▶ _What you should do_: Swap "chart" for "graph" everywhere in the listing below and rewrite it with nothing else changed. Leave the pictures out of your version.

▶ _Provided material_:
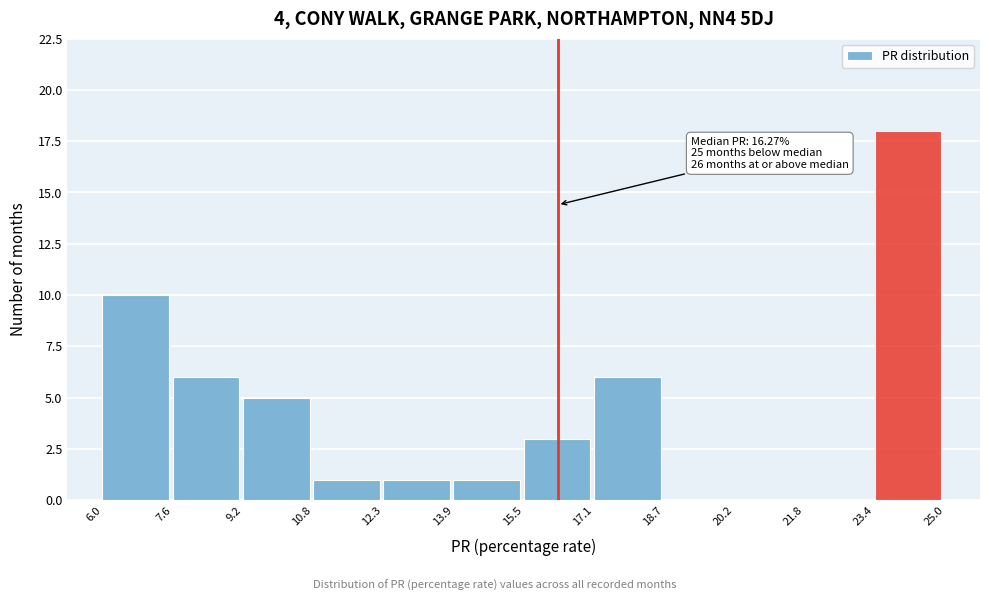

Which range on the x-axis has the tallest bar?

23.4 to 25.0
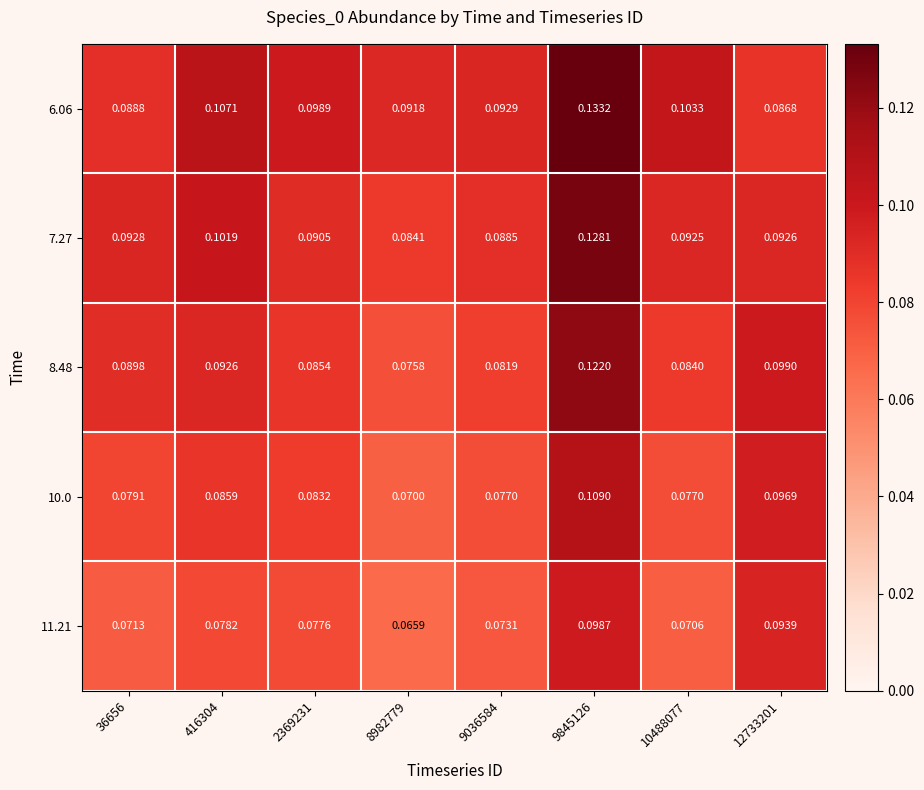

What is the smallest value displayed?

0.1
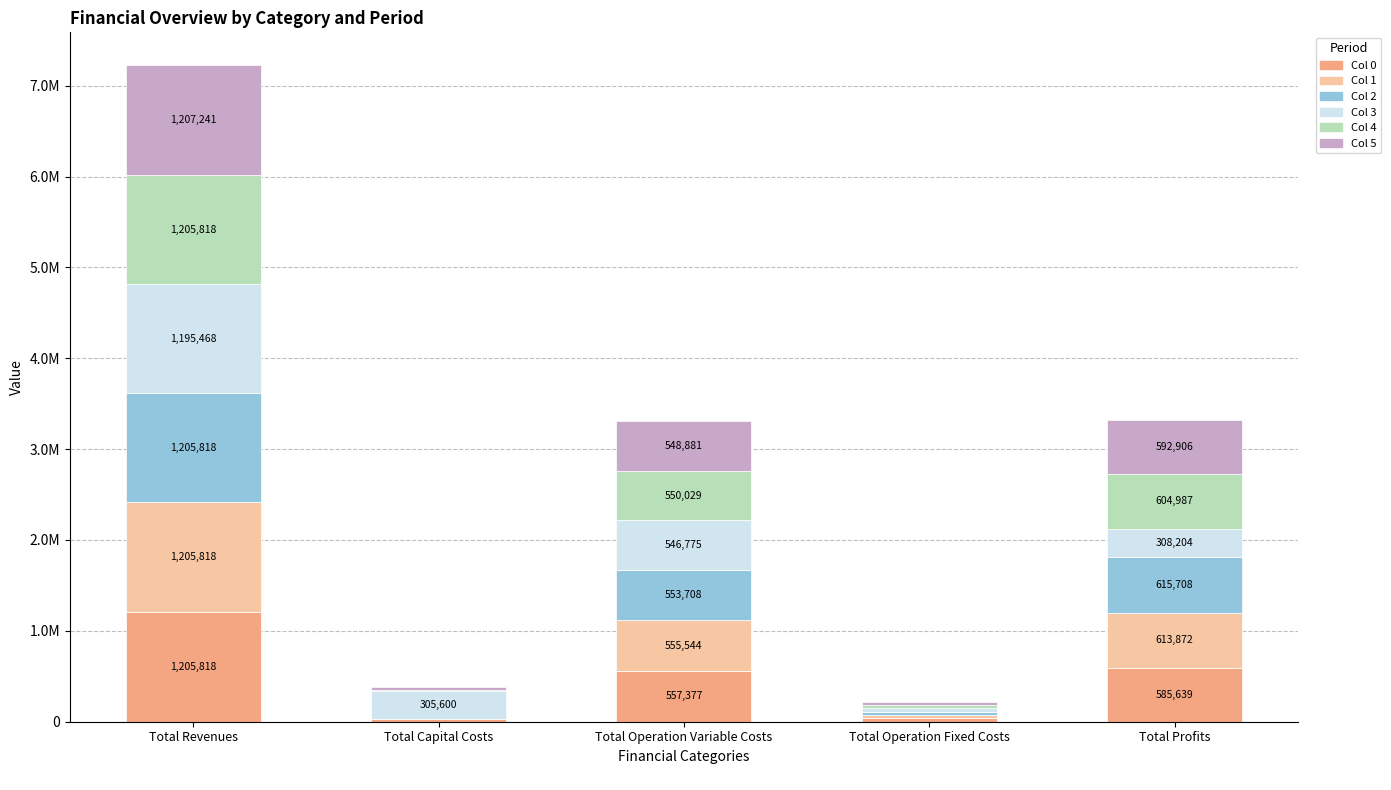

Which series has the largest range (max minus min)?

Col 2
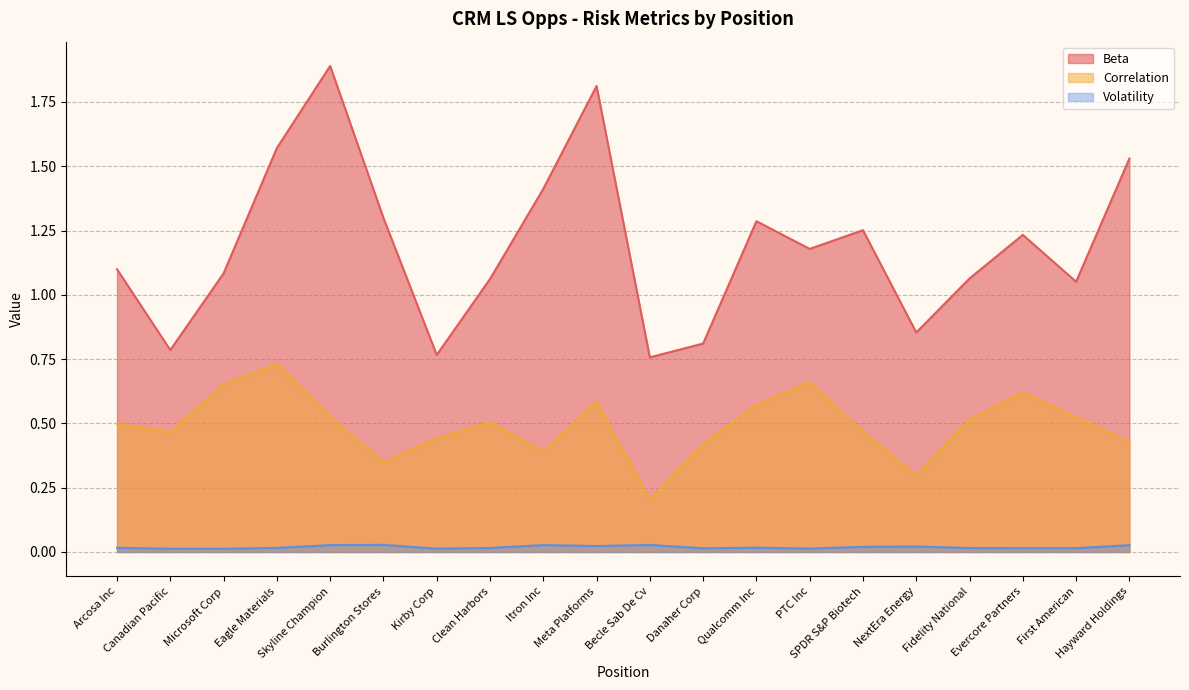

True or false: Beta and Volatility intersect in this chart.

False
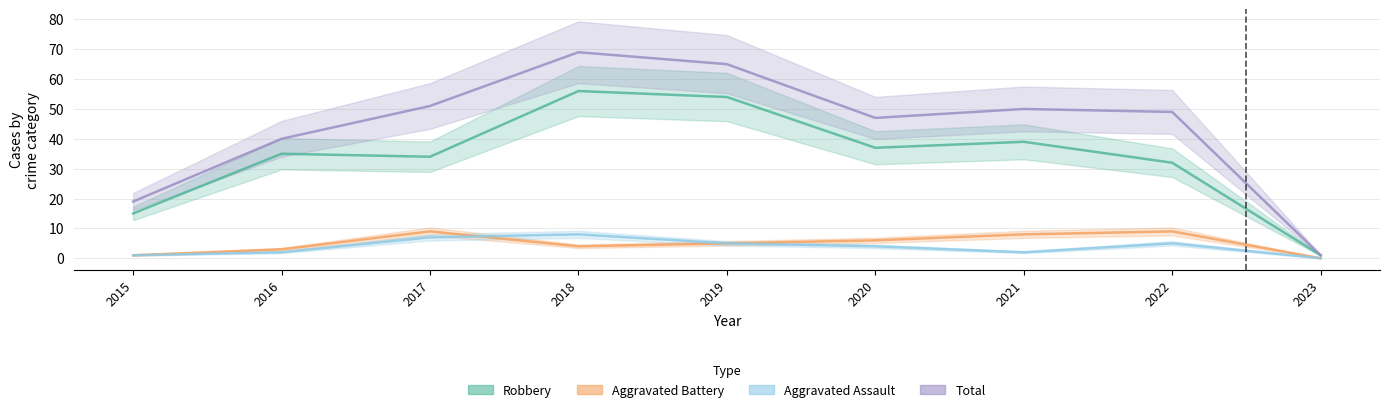

Reading left to right, what are all the values shown in this chart?

Robbery: 15	35	34	56	54	37	39	32	1
Aggravated Battery: 1	3	9	4	5	6	8	9	0
Aggravated Assault: 1	2	7	8	5	4	2	5	0
Total: 19	40	51	69	65	47	50	49	1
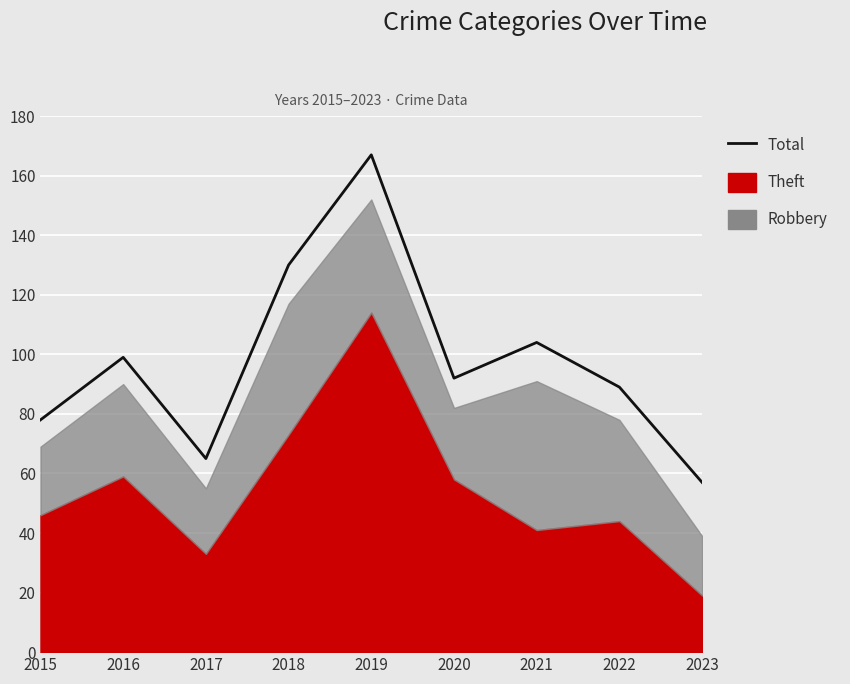

The chart shows a value of 57 at 2023. True or false?

True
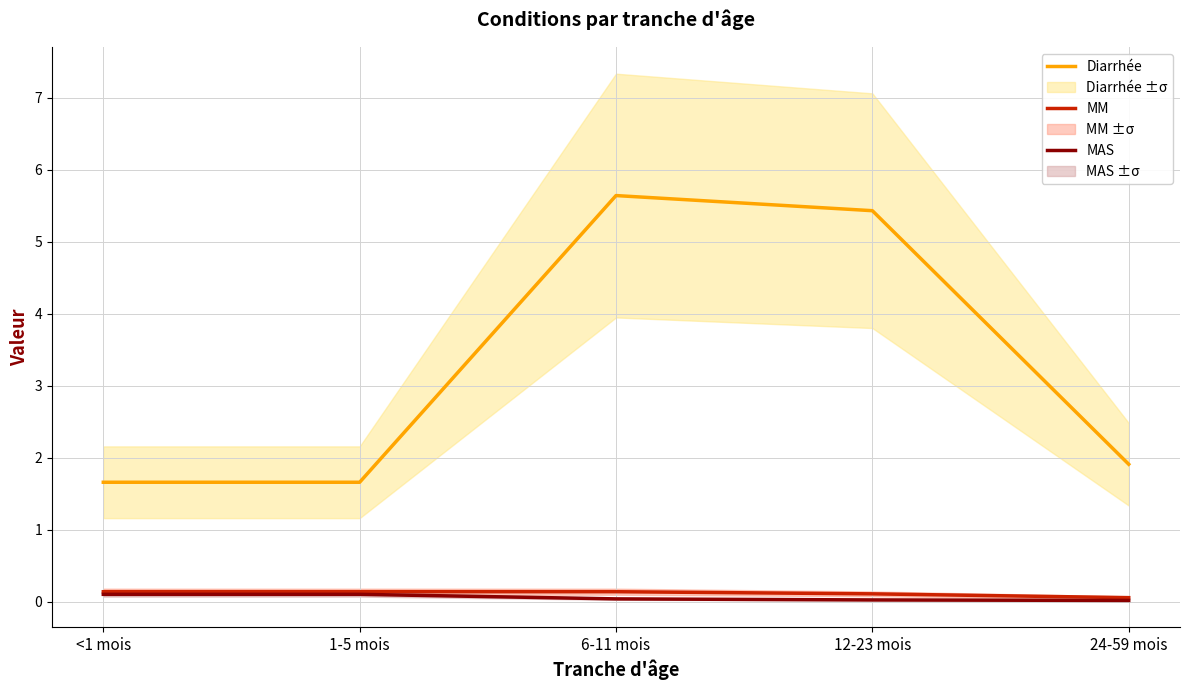

Reading left to right, extract all data points from this chart.

Diarrhée: 1.7	1.7	5.6	5.4	1.9
MM: 0.1	0.1	0.1	0.1	0.1
MAS: 0.1	0.1	0.0	0.0	0.0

▶ _Response area_:
Which range on the x-axis has the tallest bar?

23.4 to 25.0

What is the smallest value displayed?

0.1

Which series has the largest range (max minus min)?

Col 2

True or false: Beta and Volatility intersect in this graph.

False

Reading left to right, what are all the values shown in this graph?

Robbery: 15	35	34	56	54	37	39	32	1
Aggravated Battery: 1	3	9	4	5	6	8	9	0
Aggravated Assault: 1	2	7	8	5	4	2	5	0
Total: 19	40	51	69	65	47	50	49	1

The graph shows a value of 57 at 2023. True or false?

True

Reading left to right, extract all data points from this graph.

Diarrhée: 1.7	1.7	5.6	5.4	1.9
MM: 0.1	0.1	0.1	0.1	0.1
MAS: 0.1	0.1	0.0	0.0	0.0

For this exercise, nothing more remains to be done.